Although cooperation generally increases the amount of resources
available to a community of nodes, thus improving individual and
collective performance, it also allows for the appearance of
potential mistreatment problems through the exposition of one node's
resources to others. We study such
concerns by considering a group of independent, rational, self-aware
nodes that cooperate using on-line caching algorithms, where the
exposed resource is the storage of each node. Motivated by
content networking applications -- including web caching,
CDNs, and P2P -- this paper extends our previous work on the
off-line version of the problem, which was limited to object
replication and was conducted under a game-theoretic framework.
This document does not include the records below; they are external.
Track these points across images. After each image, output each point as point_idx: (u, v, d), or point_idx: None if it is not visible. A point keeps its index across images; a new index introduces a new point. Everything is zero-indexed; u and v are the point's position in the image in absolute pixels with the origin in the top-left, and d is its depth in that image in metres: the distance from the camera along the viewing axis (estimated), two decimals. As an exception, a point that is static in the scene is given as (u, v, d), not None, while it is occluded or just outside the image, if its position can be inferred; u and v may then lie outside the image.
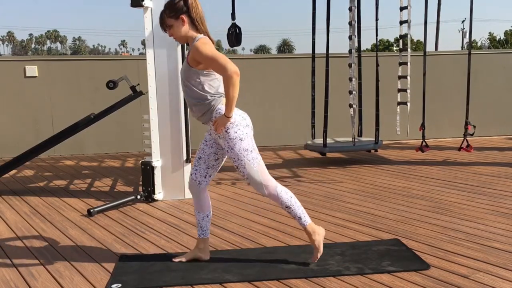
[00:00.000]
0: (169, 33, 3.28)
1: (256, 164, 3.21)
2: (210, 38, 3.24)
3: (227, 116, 3.13)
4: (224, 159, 3.46)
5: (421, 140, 6.70)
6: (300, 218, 3.30)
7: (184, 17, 3.20)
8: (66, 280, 3.22)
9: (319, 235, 3.33)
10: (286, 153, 7.81)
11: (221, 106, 3.20)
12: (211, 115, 3.22)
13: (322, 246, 3.34)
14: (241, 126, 3.20)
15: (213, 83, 3.21)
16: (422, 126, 6.66)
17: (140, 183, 5.51)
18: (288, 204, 3.27)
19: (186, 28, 3.22)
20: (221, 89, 3.21)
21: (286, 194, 3.27)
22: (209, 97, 3.20)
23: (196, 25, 3.21)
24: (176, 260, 3.45)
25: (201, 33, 3.23)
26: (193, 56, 3.15)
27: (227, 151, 3.23)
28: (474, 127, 6.69)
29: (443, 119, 8.67)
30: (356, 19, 6.50)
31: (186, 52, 5.20)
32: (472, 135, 6.78)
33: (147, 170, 5.14)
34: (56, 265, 3.47)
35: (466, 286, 2.99)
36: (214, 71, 3.15)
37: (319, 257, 3.33)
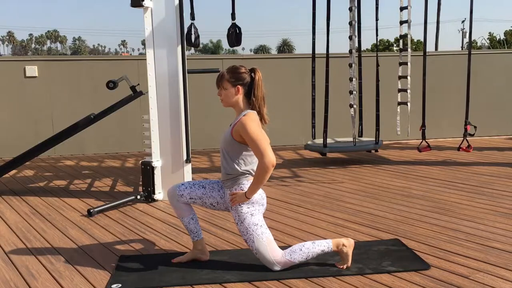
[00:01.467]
0: (219, 92, 3.26)
1: (265, 238, 3.20)
2: (263, 117, 3.23)
3: (247, 197, 3.15)
4: (217, 210, 3.45)
5: (421, 140, 6.72)
6: (323, 251, 3.23)
7: (240, 88, 3.19)
8: (66, 280, 3.22)
9: (346, 246, 3.24)
10: (286, 153, 7.81)
11: (246, 183, 3.20)
12: (233, 186, 3.22)
13: (349, 260, 3.25)
14: (256, 204, 3.22)
15: (251, 159, 3.21)
16: (423, 126, 6.67)
17: (140, 183, 5.51)
18: (305, 257, 3.20)
19: (237, 99, 3.21)
20: (255, 167, 3.18)
21: (295, 253, 3.20)
22: (240, 172, 3.20)
23: (251, 102, 3.20)
24: (176, 260, 3.45)
25: (252, 108, 3.22)
26: (238, 130, 3.14)
27: (237, 223, 3.25)
28: (475, 127, 6.68)
29: (443, 119, 8.66)
30: (356, 19, 6.51)
31: (185, 51, 5.20)
32: (472, 135, 6.78)
33: (147, 170, 5.14)
34: (56, 265, 3.47)
35: (466, 286, 2.99)
36: (252, 151, 3.15)
37: (344, 267, 3.24)
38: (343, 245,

We
identify and investigate two causes of mistreatment: (1) cache
state interactions (due to the cooperative servicing of
requests) and (2) the adoption of a common scheme for cache
replacement/redirection/admission policies. Using analytic models,
numerical solutions of these models, as well as simulation
experiments, we show that on-line cooperation schemes using caching
are fairly robust to mistreatment caused by state interactions. When
this becomes possible, the interaction through the exchange of
miss-streams has to be very intense, making it feasible for the
mistreated nodes to detect and react to the exploitation. This
robustness ceases to exist when nodes fetch and store objects in
response to remote requests, i.e., when they operate as
Level-2 caches (or proxies) for other nodes. Regarding mistreatment
due to a common scheme, we show that this can easily take place when
the ``outlier'' characteristics of some of the nodes get
overlooked. This finding underscores the importance of allowing
cooperative caching nodes the flexibility of choosing from a diverse
set of schemes to fit the peculiarities of individual nodes. To that
end, we outline an emulation-based framework for the development of
mistreatment-resilient distributed selfish caching schemes.